May 30, 2018 | 0 comments

“The overwhelming vote in Ireland in favor of allowing access to abortion shows that the pro-life movement needs a new strategy. Trying to preserve anti-abortion laws or trying to reverse the legalization of abortion is simply not working.”

So declares the US Jesuit commentator Thomas Reese in a piece for ‘Religion News’.

Reese goes on: “In almost every country where abortion has been on the ballot, abortion has won. Rarely have pro-choice laws been reversed. This trend is not going to change. To think otherwise is simply ignoring reality.”

In saying that ‘abortion has won’ in such countries Reese means of course that criminalisation of abortion in early pregnancy has ended. Yet in all countries the fight against abortion by Christians and other faiths continues. The question now in Ireland, as elsewhere, is what strategy to use in that fight once legalisation of abortion has happened.

Addressing the situation in the USA Thomas Reese continues:

“The answer is simple and obvious: work to reduce the number of abortions.

“When women are asked why they are having an abortion, the main reasons given are that having a baby would interfere with their education, their work or their ability to care for the children they are already raising, or that they simply cannot afford another child at the time.”

Presumably Reese is referring here to studies done in the USA, but what is known in Ireland of the reasons given for seeking an abortion.
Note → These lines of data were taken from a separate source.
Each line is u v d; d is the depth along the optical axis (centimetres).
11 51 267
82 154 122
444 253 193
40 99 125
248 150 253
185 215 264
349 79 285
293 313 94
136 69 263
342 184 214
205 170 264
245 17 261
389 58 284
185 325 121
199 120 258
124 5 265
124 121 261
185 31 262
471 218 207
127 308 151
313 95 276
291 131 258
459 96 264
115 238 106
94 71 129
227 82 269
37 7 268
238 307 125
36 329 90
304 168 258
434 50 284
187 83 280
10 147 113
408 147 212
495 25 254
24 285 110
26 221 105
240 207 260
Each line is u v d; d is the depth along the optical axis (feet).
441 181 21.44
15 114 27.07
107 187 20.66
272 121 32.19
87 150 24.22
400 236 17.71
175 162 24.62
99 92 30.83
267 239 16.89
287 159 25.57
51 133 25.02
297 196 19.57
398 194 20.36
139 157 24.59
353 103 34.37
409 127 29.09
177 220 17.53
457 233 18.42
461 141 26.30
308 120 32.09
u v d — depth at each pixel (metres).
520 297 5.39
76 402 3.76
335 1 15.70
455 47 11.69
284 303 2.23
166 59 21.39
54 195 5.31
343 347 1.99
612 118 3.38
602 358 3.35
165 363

Do those same reasons apply? If we don’t know for sure then arguably the first step in developing a new strategy against the seeking of abortion here should be to find out – to inform ourselves of the up-to-date situation.

In the meantime the Irish pro-life movement needs to ask itself if it wants to put all of its energies into a reversal of the May 25, 2018 referendum result. Arguably the pro-life cause in the referendum campaign was lost because it was entrusting the protection of life in the womb to the state – to the Irish constitution and to the criminal law based upon that – rather than to women themselves. It was surely this that allowed the repeal cause to call so effectively for an ‘end to patriarchy’ and to win the support of so many Irish women whose natural inclination is almost certainly very far from being ‘anti-life’.

How many women choose abortion because they lack a sense of community support for their predicament?  The principle of social solidarity, so central to Catholic social teaching should kick in here, but does it?  Does the church too often present instead a judgemental and indifferent face from the woman’s point of view?

On this, as on other critical issues such as faith development we seem to lack up-to-date research data in Ireland. Time for change!